▶ **Records for this task**:
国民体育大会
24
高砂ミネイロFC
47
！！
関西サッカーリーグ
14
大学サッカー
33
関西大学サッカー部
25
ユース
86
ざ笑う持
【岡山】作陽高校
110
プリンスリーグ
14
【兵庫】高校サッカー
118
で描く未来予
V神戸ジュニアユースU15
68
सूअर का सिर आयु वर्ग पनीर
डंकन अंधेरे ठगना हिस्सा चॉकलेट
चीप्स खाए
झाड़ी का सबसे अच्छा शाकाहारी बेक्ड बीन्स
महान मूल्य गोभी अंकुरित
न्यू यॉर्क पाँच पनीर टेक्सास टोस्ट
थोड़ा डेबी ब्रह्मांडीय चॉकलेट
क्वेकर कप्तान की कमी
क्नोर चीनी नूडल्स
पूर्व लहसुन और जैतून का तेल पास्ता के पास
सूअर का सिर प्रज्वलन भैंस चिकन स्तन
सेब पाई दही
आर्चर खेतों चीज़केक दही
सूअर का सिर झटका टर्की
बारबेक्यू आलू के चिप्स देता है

▶ **What is expected**:
The goal is a faithful transcription of every entry above.

▶ **Answer to this exercise**:
国民体育大会
24
高砂ミネイロFC
47
！！
関西サッカーリーグ
14
大学サッカー
33
関西大学サッカー部
25
ユース
86
ざ笑う持
【岡山】作陽高校
110
プリンスリーグ
14
【兵庫】高校サッカー
118
で描く未来予
V神戸ジュニアユースU15
68
सूअर का सिर आयु वर्ग पनीर
डंकन अंधेरे ठगना हिस्सा चॉकलेट
चीप्स खाए
झाड़ी का सबसे अच्छा शाकाहारी बेक्ड बीन्स
महान मूल्य गोभी अंकुरित
न्यू यॉर्क पाँच पनीर टेक्सास टोस्ट
थोड़ा डेबी ब्रह्मांडीय चॉकलेट
क्वेकर कप्तान की कमी
क्नोर चीनी नूडल्स
पूर्व लहसुन और जैतून का तेल पास्ता के पास
सूअर का सिर प्रज्वलन भैंस चिकन स्तन
सेब पाई दही
आर्चर खेतों चीज़केक दही
सूअर का सिर झटका टर्की
बारबेक्यू आलू के चिप्स देता है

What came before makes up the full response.